O avental do mestre  é forrado de preto, tendo uma roseta também azul celeste no centro da abeta, que estará sempre descida, e duas rosetas iguais, uma em cada lado inferior do avental, no centro das rosetas, um botão também azul-celeste. E finalmente o Mestre Instalado  utiliza o avental também de pele branca orlado de azul-celeste, em todo seu contorno. A diferença é que ao invés de rosetas, traz três (taus) invertidos, sendo um no centro da abeta e dois na parte inferior, um de cada lado, de metal dourado. Terá junto a ponta inferior do triângulo, duas fitas azuis com franjas, formadas por sete correntes de sete elos dourados e pequenas esferas também douradas. Uma vez passado pelo procedimento ritualístico de Instalação, o M\I\ jamais usará o avental com rosetas.

 

Insígnias complementares do avental e paramentos.

Mestre

1.           Fita - Os mestres usam uma fita azul-celeste de 10 cm de largura, forrada de preto, posta a tiracolo, do ombro direito para o esquerdo.

2.           Jóia – Um esquadro prateado com ramos iguais, pendente da fita de mestre, com a abertura voltada para baixo.

Mestre Instalado

1.           Colar – Azul celeste, com 10 cm de largura, com um ramo de Acácia bordado na cor dourada, de cada lado, no vértice formado pelo colar, há a figura de um delta radiante com o olho onividente. O colar é forrado de preto.

2.           Jóia -    É um esquadro dourado com ramos desiguais, pendentes do colar, com a abertura voltada para baixo e a haste maior a direita.

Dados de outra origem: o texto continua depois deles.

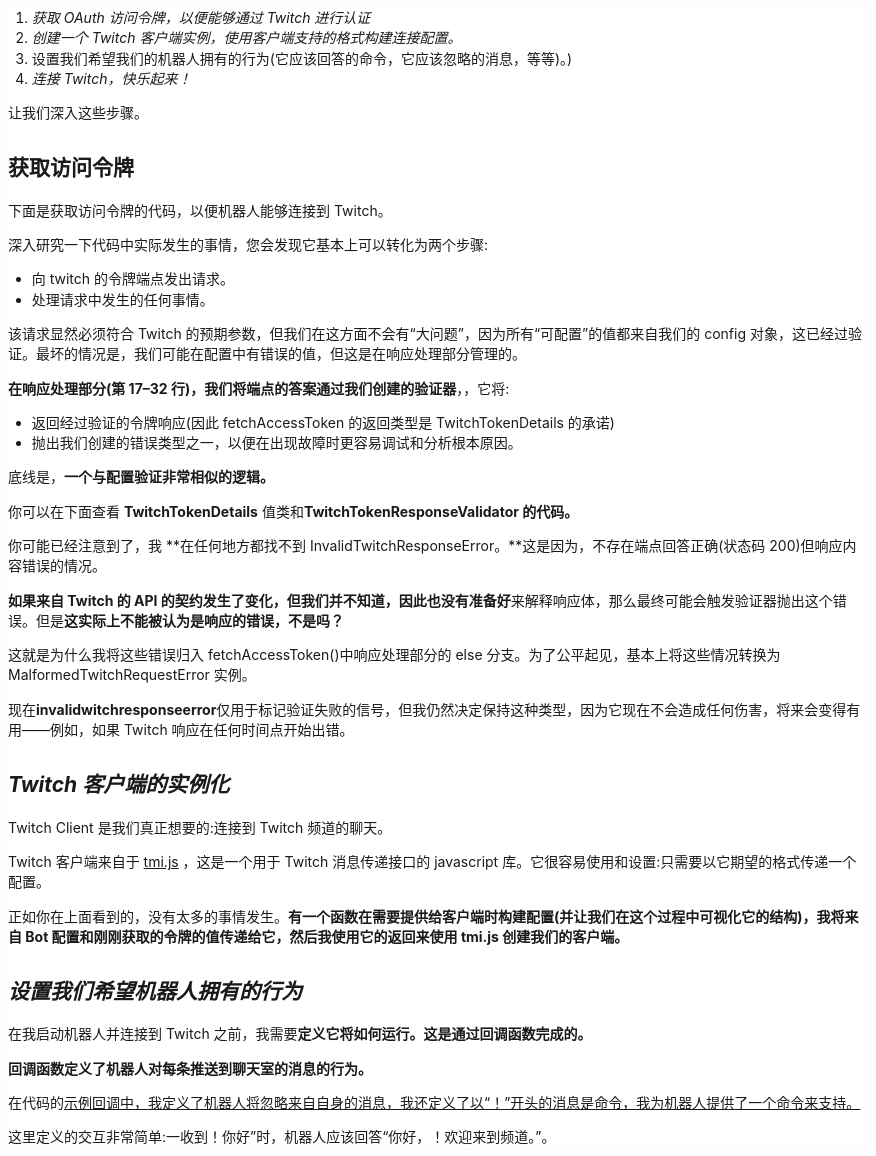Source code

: 1.  *获取 OAuth 访问令牌，以便能够通过 Twitch 进行认证*
2.  *创建一个 Twitch 客户端实例，使用客户端支持的格式构建连接配置。*
3.  设置我们希望我们的机器人拥有的行为(它应该回答的命令，它应该忽略的消息，等等)。)
4.  *连接 Twitch，快乐起来！*

让我们深入这些步骤。

## 获取访问令牌

下面是获取访问令牌的代码，以便机器人能够连接到 Twitch。

深入研究一下代码中实际发生的事情，您会发现它基本上可以转化为两个步骤:

*   向 twitch 的令牌端点发出请求。
*   处理请求中发生的任何事情。

该请求显然必须符合 Twitch 的预期参数，但我们在这方面不会有“大问题”，因为所有“可配置”的值都来自我们的 config 对象，这已经过验证。最坏的情况是，我们可能在配置中有错误的值，但这是在响应处理部分管理的。

**在响应处理部分(第 17–32 行)，我们将端点的答案通过我们创建的验证器**，，它将:

*   返回经过验证的令牌响应(因此 fetchAccessToken 的返回类型是 TwitchTokenDetails 的承诺)
*   抛出我们创建的错误类型之一，以便在出现故障时更容易调试和分析根本原因。

底线是，**一个与配置验证非常相似的逻辑。**

你可以在下面查看 **TwitchTokenDetails** 值类和**TwitchTokenResponseValidator 的代码。**

你可能已经注意到了，我 **在任何地方都找不到 InvalidTwitchResponseError。**这是因为，不存在端点回答正确(状态码 200)但响应内容错误的情况。

**如果来自 Twitch 的 API 的契约发生了变化，但我们并不知道，因此也没有准备好**来解释响应体，那么最终可能会触发验证器抛出这个错误。但是**这实际上不能被认为是响应的错误，不是吗？**

这就是为什么我将这些错误归入 fetchAccessToken()中响应处理部分的 else 分支。为了公平起见，基本上将这些情况转换为 MalformedTwitchRequestError 实例。

现在**invalidwitchresponseerror**仅用于标记验证失败的信号，但我仍然决定保持这种类型，因为它现在不会造成任何伤害，将来会变得有用——例如，如果 Twitch 响应在任何时间点开始出错。

## *Twitch 客户端的实例化*

Twitch Client 是我们真正想要的:连接到 Twitch 频道的聊天。

Twitch 客户端来自于 [tmi.js](https://github.com/tmijs/tmi.js) ，这是一个用于 Twitch 消息传递接口的 javascript 库。它很容易使用和设置:只需要以它期望的格式传递一个配置。

正如你在上面看到的，没有太多的事情发生。**有一个函数在需要提供给客户端时构建配置(并让我们在这个过程中可视化它的结构)，我将来自 Bot 配置和刚刚获取的令牌的值传递给它，然后我使用它的返回来使用 tmi.js 创建我们的客户端。**

## *设置我们希望机器人拥有的行为*

在我启动机器人并连接到 Twitch 之前，我需要**定义它将如何运行。这是通过回调函数完成的。**

**回调函数定义了机器人对每条推送到聊天室的消息的行为。**

在代码的[示例回调中，我定义了机器人将忽略来自自身的消息，我还定义了以“！”开头的消息是命令，我为机器人提供了一个命令来支持。](https://github.com/PedroEFLourenco/Twitch-Chat-Bot/blob/master/src/app/chatBot/chatbot.ts)

这里定义的交互非常简单:一收到！你好”时，机器人应该回答“你好，<username>！欢迎来到频道。”。</username>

3.           Punho – com seda branca orlado com azul celeste com um ramo de acácia de cada lado , tendo bordado na face externa a jóia do cargo.

Não é permitido usar qualquer tipo de condecoração, recompensa, cruz, colar, pingente, medalhão maçônico, etc,  por sobre o colar dos mestres e autoridades, mesmo que sejam emblemas maçônicos.

Obs: (Constante do ritual de M\M, pág. 12): “O mestre Instalado quando não exercer o cargo de venerável, poderá usar apenas o avental de Mestre Instalado”.

Essa observação serve para que os M\I\ se diferenciem dos atuais V\M\ de Lojas, presentes em uma mesma Sessão, devendo-se observar que na  ritualística já está definido onde devem tomar acento no Oriente, ou seja, ambos, a esquerda do Trono de Sal\.

As autoridades Dep\Fed\, Estad\, Gr\ Secr\, Min\ e outros que tem os seus paramentos específicos da representação, tem assento no Or\ diretamente independente de convite do V\M\, evitando os constantes constrangimentos do Ven\ ter que interromper a Sessão, pedindo para o Mestr\ de Cer\ convidá-los a tomar acento no Or\ . Essas autoridades quando em Sessões Ordinárias de suas Lojas, com exceção do M\I\ e do V\M\ podem a seu critério, deixar de usar seus paramentos de auto cargo, a fim de se apresentarem mais a vontade, e disponíveis para ocupar alguma outra função que a Loja necessite no Ocidente, por exemplo 2.º Diac\ Cobr\Mest\ Cer\ e outros.

Balandrau

Balandrau é o traje típico maçônico. É preconizado seu uso estrito em sessões maçônicas simples, ditas econômicas. Todo balandrau é de cor preta, com comprimento abaixo dos joelhos, mangas largas e compridas. O colarinho alto deverá está sempre fechado.

O balandrau é palavra originada do latim medieval Balandrana, que definia a vestimenta de mangas largas abotoada na frente e, pelo uso, designava certas roupas usadas por confrarias, normalmente em cerimônias de cunho religioso.

Historicamente, as organizações de ofício, ditas "Maçonaria Operativa", adotavam o traje, tal qual os Collegiati dos Collegia Fabrourum e membros dos Ofícios Francos, dos séculos XIV e XV, com seu balandrau negro.

Atualmente, a Maçonaria no Brasil de várias obediências tolera a veste talar, negra, de mangas longas, colarinho alto e fechada até o pescoço como opção ao terno escuro, por entender que só o avental seja paramento maçônico, alguns ritos como Emulation (erradamente chamado de York Inglês), não permitem o uso do balandrau, sendo exigido o uso do terno escuro.

O Art. 84 do RGF – estabelece em parágrafo único que admite-se “eventualmente” o uso do balandrau nas demais sessões desde que usado com calça preta ou azul-marinho, sapatos e meias pretas, e sem qualquer insígnia ou símbolo estampados.